In the early years of Dylanfest, many spectators would get up and join the band for a song or two. For fifteen years there was no set list. Now that their is an entry fee for the event, Hill and Safier make sure only professional musicians perform and there is a schedule.

And there is no lack of professional musicians appearing at Dylanfest this year. Marty Rifkin, who has toured with Bruce Springsteen and played on Elton John albums, joins the band this year.

“He won country instrumentalist of the year in Los Angeles about 25 years in a row until he finally withdrew his name from the running,” Hill said.

Rifkin produced Hill and Safier’s most recent album, “Many Miles to Go.”

Chris Shiflett, guitarist for the Foo Fighters, will also join the line-up this year with his side project Dead Peasants. The festival will also feature a 13-year-old singing prodigy Veronica Pickard.

Memorable moments from past Dylanfests include a poignant performance of “With God on Our Side.” A close friend and client of Hill and Safier had a son who lost his legs in Afghanistan. Because of her son’s condition, she had to miss that year’s Dylanfest for the first time since its inception. Hill and Safier dedicated “With God on Our Side” to her family.
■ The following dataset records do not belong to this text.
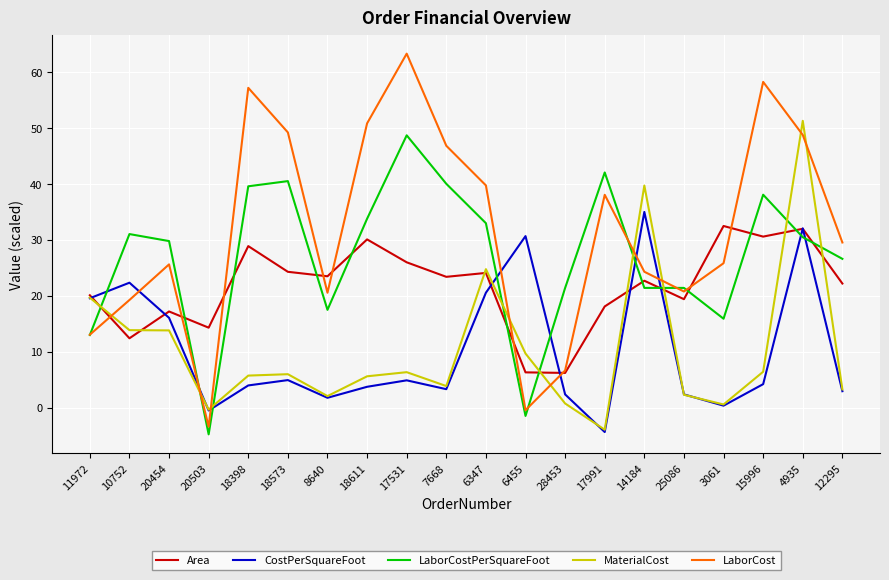

What are all the series names shown in the legend?

Area, CostPerSquareFoot, LaborCostPerSquareFoot, MaterialCost, LaborCost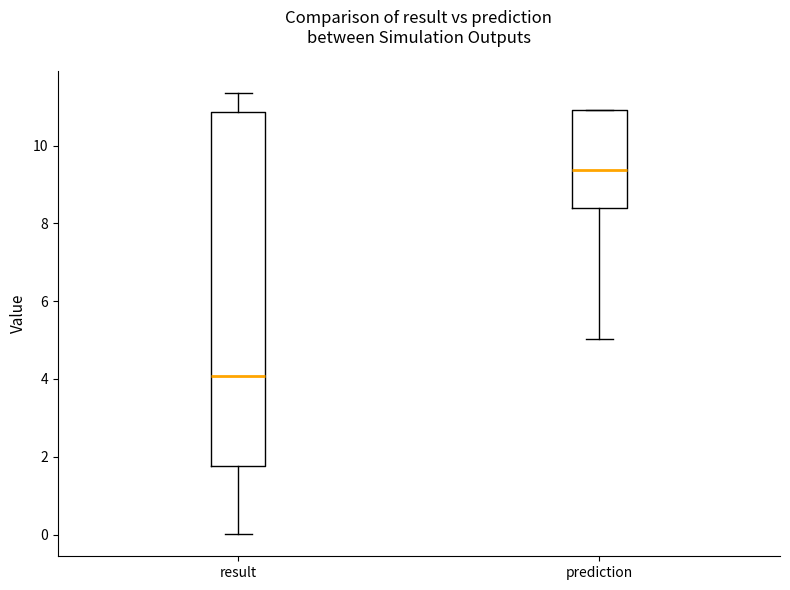

Comparing the boxes themselves (not the whiskers), which one is the tallest?

result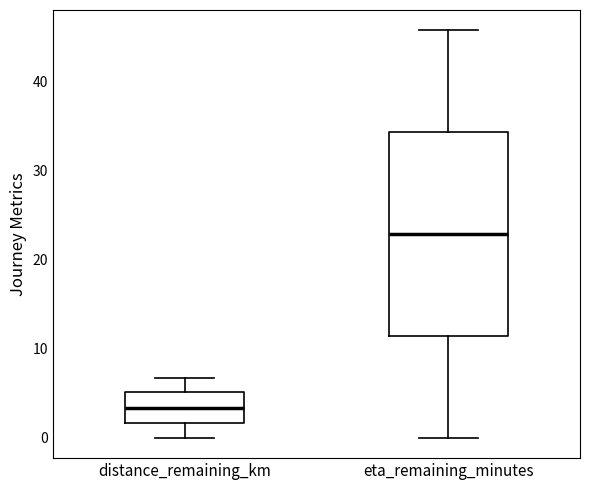

Reading left to right, read every box against the y-axis: the position of its median line, the range the box covers, and the ends of its whiskers. The values are not printed on the chart, so give them approximately, as read against the axis.

distance_remaining_km: median 3, box 2 to 5, whiskers 0 to 7
eta_remaining_minutes: median 23, box 11 to 34, whiskers 0 to 46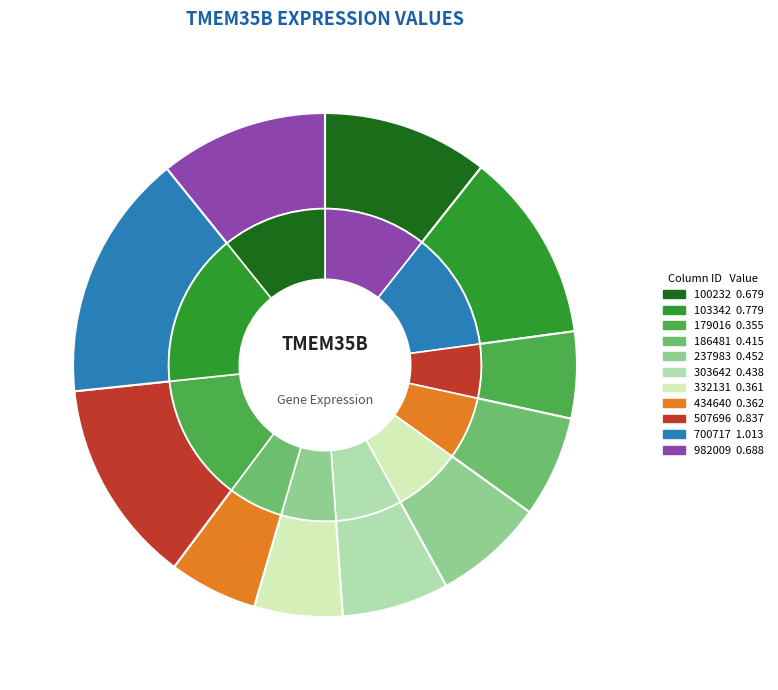

To the nearest percent, what percentage of the pie is 434640?

6%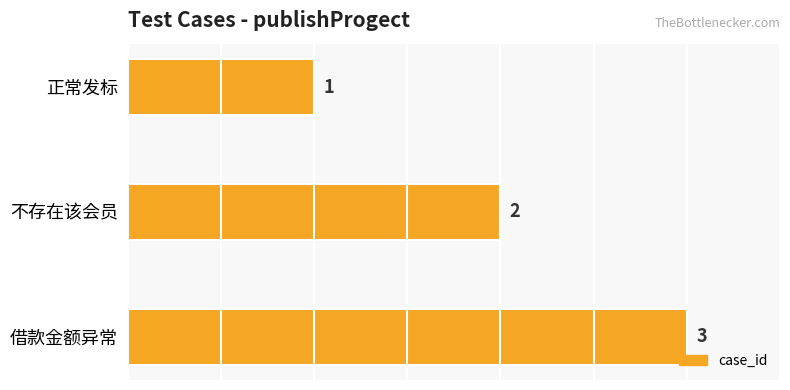

Count the number of data series in this chart.

1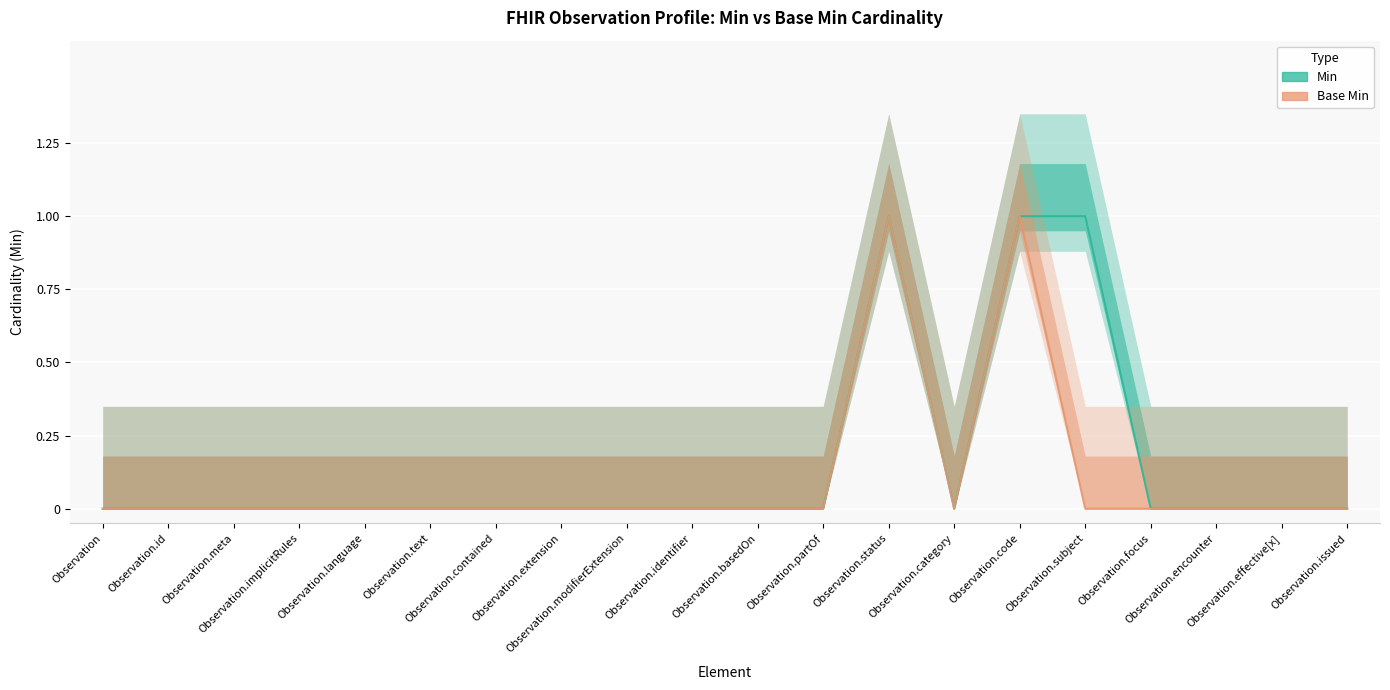

Reading right to left, extract all data points from this chart.

Min: Observation.issued=0	Observation.effective[x]=0	Observation.encounter=0	Observation.focus=0	Observation.subject=1	Observation.code=1	Observation.category=0	Observation.status=1	Observation.partOf=0	Observation.basedOn=0	Observation.identifier=0	Observation.modifierExtension=0	Observation.extension=0	Observation.contained=0	Observation.text=0	Observation.language=0	Observation.implicitRules=0	Observation.meta=0	Observation.id=0	Observation=0
Base Min: Observation.issued=0	Observation.effective[x]=0	Observation.encounter=0	Observation.focus=0	Observation.subject=0	Observation.code=1	Observation.category=0	Observation.status=1	Observation.partOf=0	Observation.basedOn=0	Observation.identifier=0	Observation.modifierExtension=0	Observation.extension=0	Observation.contained=0	Observation.text=0	Observation.language=0	Observation.implicitRules=0	Observation.meta=0	Observation.id=0	Observation=0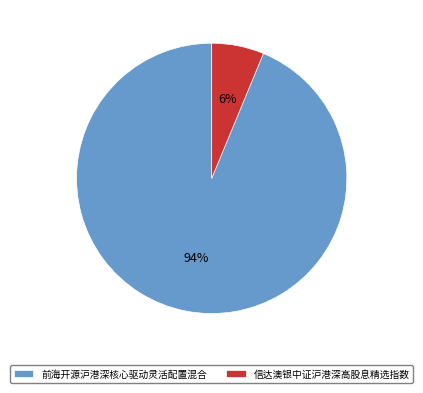

Is it true that 信达澳银中证沪港深高股息精选指数 is 15% of the pie?

False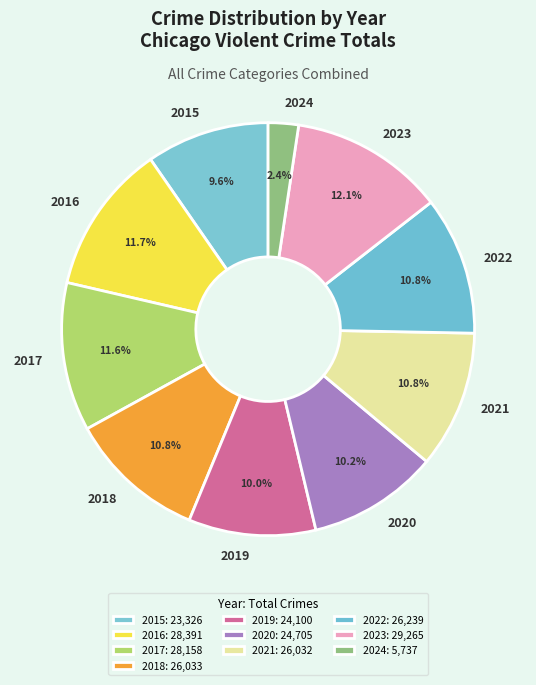

To the nearest percent, what is the difference between the largest and smallest slice percentages?

10%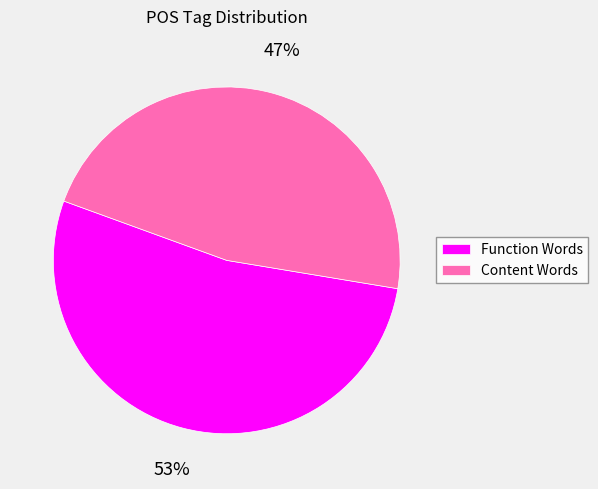

To the nearest percent, what is the difference between the largest and smallest slice percentages?

6%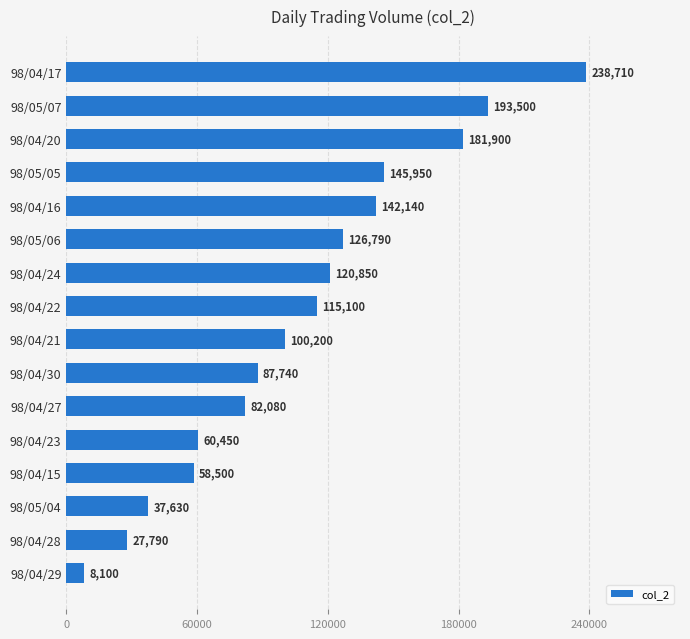

What is the difference between the values at 98/04/16 and 98/04/21?

41940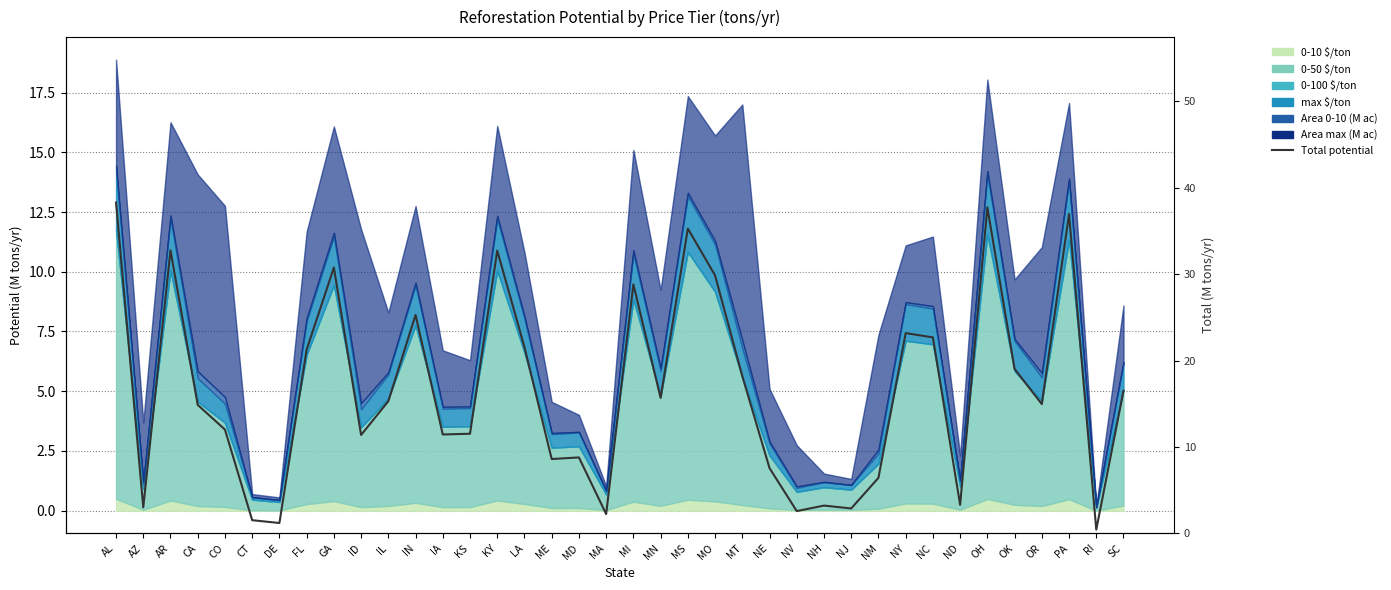

What is the greatest value displayed?

38.3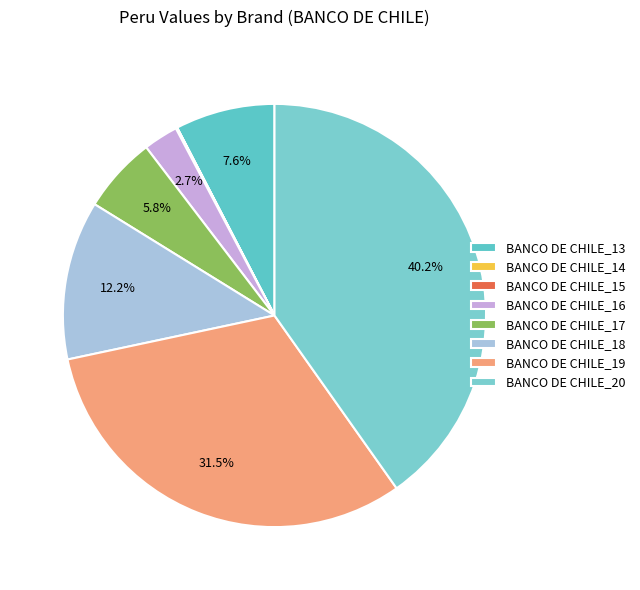

Does any single category account for the majority?

No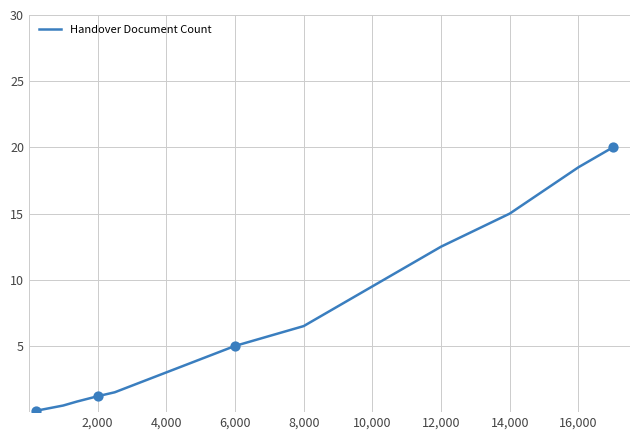

What is the maximum value shown in the chart?

20.0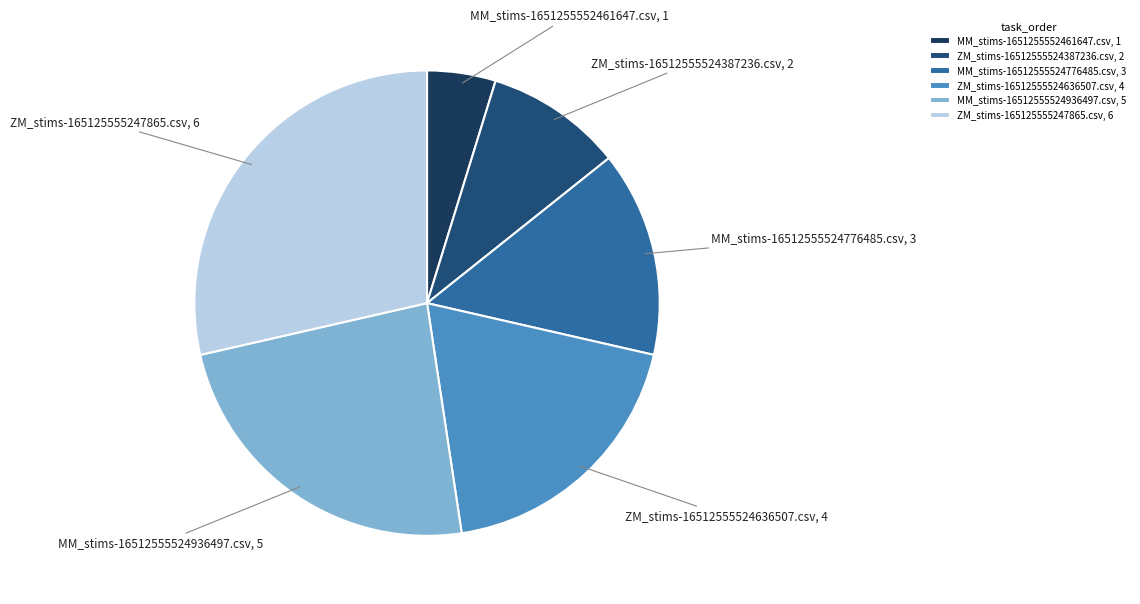

What is the ratio of the value at ZM_stims-165125555247865.csv, 6 to the value at ZM_stims-16512555524636507.csv, 4?

1.5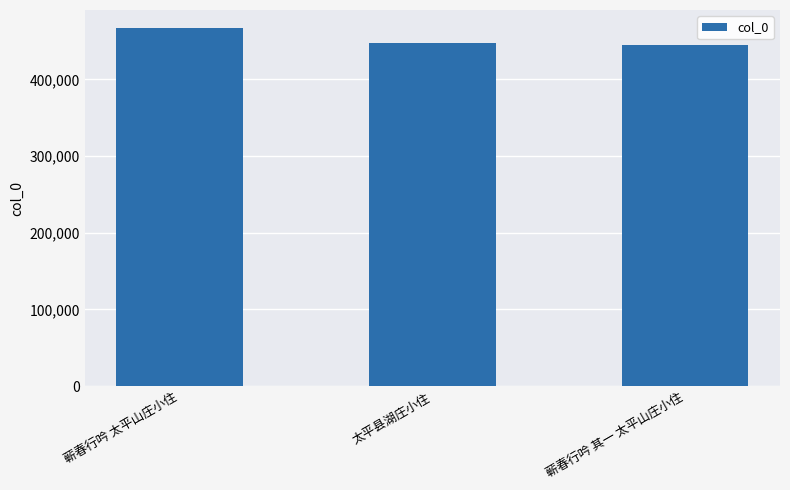

What is the average value?

453440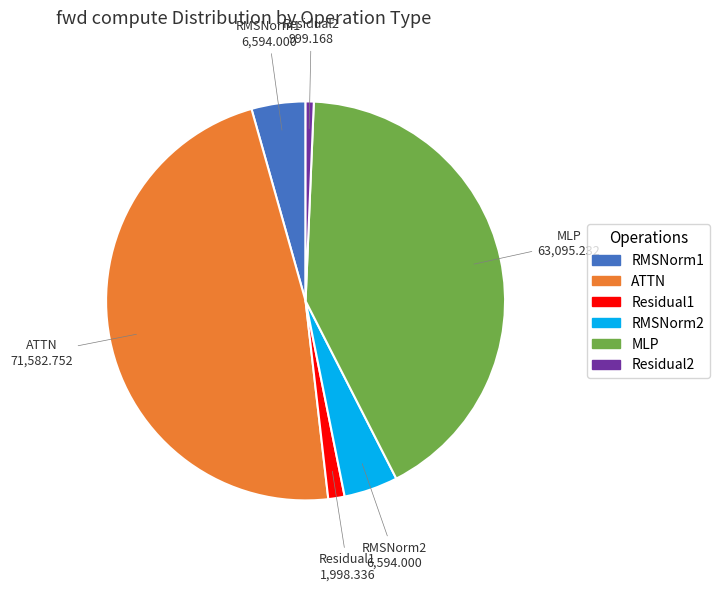

What is the ratio of the value at Residual1 to the value at RMSNorm2?

0.3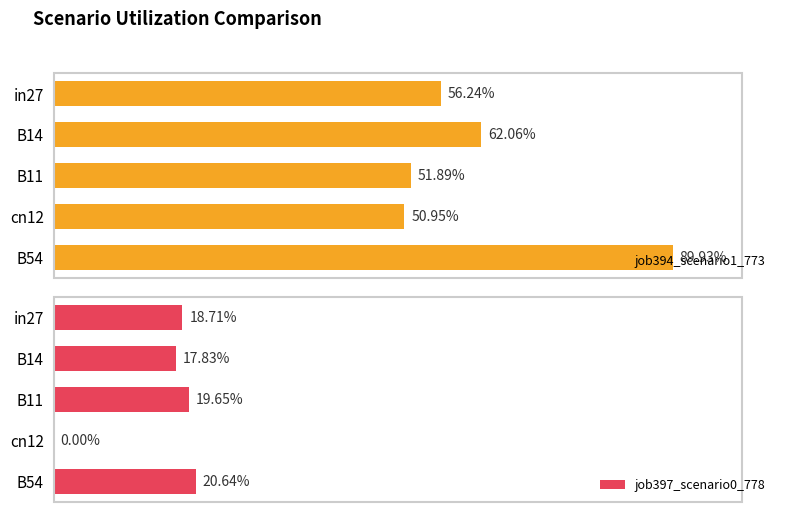

List the series in order of their overall mean, lowest first.

job397_scenario0_778, job394_scenario1_773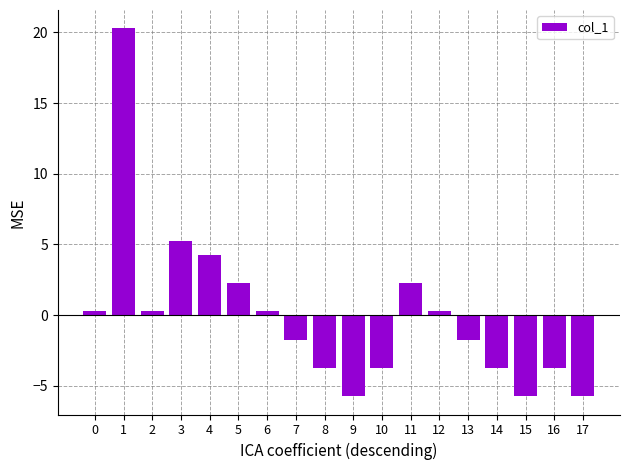

What is the greatest value displayed?

20.3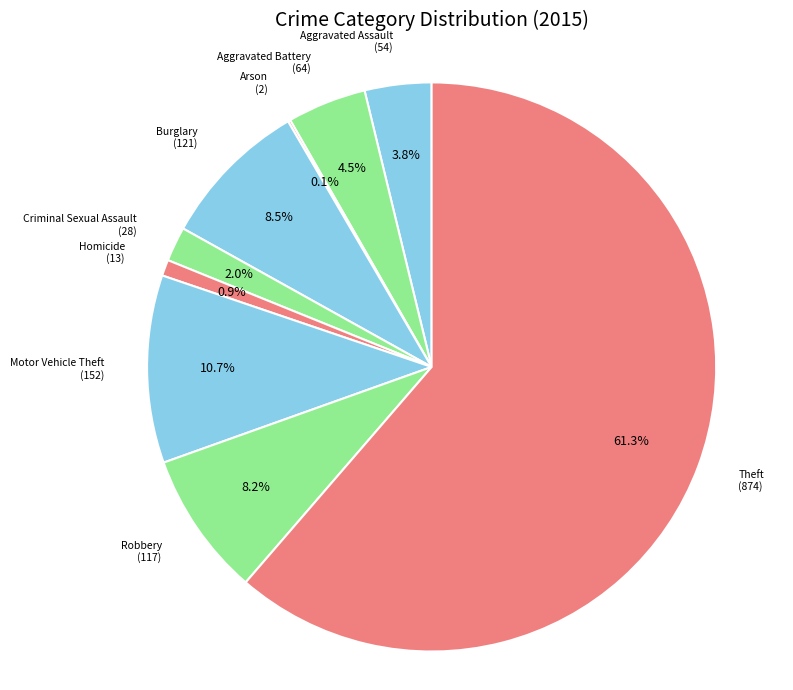

What is the largest slice in the pie chart?

Theft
“That, for me, will define that song forever,” Hill said.

“The thing I see every year that really gets me,” Safier said, “is the number of people singing along to almost every song. And just the look of pure joy on their faces.”

The 23rd Annual Dylanfest will be held on May 5 from 12:30-8pm at the Torrance Cultural Arts Center, 3341 Civic Center Dr, Torrance. Tickets are $25 in advance, $30 at the door, and $10 for kids. Details and tickets at andyandrenee.com.